I think what I keep seeing where people say stuff like "Did I miss the memo? We're still in a pandemic" is a result of a slow decline in risk. There was not and may never be a "it's finally over" moment. The last 6 months have been notable for the lack of relationship between infection rates and death rates (at least in the US). Deaths are flat, even when infections rise by 100s of %s. Hospitals understand now how to treat Covid and we have anti-virals with a mostly vaccinated population. This is not 2020. We're worse off than before but I think it's fair to drop the effort from a combination of fatigue and lowered risk.
My wife and I are in the same boat as you are safetywise, though fortunately we're in an area where we've gotten zero pushback on our boundaries. It makes everything a good bit easier. I did have to push back recently with friends, where they planned for us to grab dinner without talking about indoor/outdoor dining but picked a restaurant with zero outdoor options, but when I said I wouldn't be able to come we were all able to get it to go and have a great time in their back yard.
I recently heard co-workers talk about how the covid vaccine gave them long covid symptoms. I don't believe them and think there is a reasonable explanation - they got covid right before/after the vaccine. Has anyone ran the numbers on the % of people claiming more than mild covid symptoms after the vaccine vs. the % of people that would have had covid by chance right around vaccination? We know the vaccines are not completely effective, and not effective at all right away. The must be some large group of people, but a small proportion, that could draw a timeline showing a false cause and effect between the vaccine and severe symptoms.

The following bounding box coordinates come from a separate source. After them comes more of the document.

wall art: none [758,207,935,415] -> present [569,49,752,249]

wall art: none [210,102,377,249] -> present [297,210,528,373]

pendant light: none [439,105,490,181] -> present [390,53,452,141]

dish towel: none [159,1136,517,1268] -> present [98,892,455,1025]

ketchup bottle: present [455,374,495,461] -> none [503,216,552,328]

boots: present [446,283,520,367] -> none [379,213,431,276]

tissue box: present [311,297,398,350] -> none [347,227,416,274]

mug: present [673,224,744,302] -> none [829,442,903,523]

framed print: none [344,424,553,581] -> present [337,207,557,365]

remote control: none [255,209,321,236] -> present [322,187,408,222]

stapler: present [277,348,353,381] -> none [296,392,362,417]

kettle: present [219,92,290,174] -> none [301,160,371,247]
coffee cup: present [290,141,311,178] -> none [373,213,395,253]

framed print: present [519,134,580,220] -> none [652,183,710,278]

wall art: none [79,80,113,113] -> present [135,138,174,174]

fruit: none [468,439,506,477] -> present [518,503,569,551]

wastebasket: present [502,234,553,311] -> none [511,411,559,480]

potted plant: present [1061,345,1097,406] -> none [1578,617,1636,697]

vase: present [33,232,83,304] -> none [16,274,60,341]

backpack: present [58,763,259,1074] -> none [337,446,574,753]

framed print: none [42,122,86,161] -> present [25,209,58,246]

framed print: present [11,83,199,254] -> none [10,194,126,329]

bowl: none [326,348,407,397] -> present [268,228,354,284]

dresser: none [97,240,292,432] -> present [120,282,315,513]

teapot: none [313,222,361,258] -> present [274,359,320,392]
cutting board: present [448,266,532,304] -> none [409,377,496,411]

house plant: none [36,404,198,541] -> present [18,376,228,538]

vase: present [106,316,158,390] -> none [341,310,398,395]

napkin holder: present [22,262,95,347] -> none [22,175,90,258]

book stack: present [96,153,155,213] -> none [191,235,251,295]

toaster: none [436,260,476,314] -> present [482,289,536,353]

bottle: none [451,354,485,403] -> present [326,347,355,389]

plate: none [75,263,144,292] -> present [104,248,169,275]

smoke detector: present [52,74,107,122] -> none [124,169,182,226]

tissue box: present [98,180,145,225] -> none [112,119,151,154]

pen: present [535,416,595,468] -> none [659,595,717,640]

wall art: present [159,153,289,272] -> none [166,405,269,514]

This article claims long covid is possible with vaccination, but extremely rare. Taking that risk into account--it is still better to get the vaccine to reduce the severity of covid taking a sledgehammer to an unprepared immune system. Highly unlikely regarding your co-workers, but not impossible.
Consider that 100s of thousands of people work for this company and this was on an internal message board.
Like I said - I'm thinking they were not actually vaccinated. If you get covid right after vaccination you are not prepared for the virus.
If you get covid right after vaccination--you are somewhat prepared for the virus. The effectiveness varies depending on what vaccine you get, but you're far above 0% in that two week period. Efficacy of the Pfizer vaccine was initially 52% effective, and that percentage would climb over two weeks. Moderna started off around 80%. Those percentages have probably changed, but what you're suggesting is not accurate.
Edit: I'm pulling from 2021 numbers that I had bookmarked. Two of my family members died as a direct result of vaccine misinformation so I'm a bit prickly about it.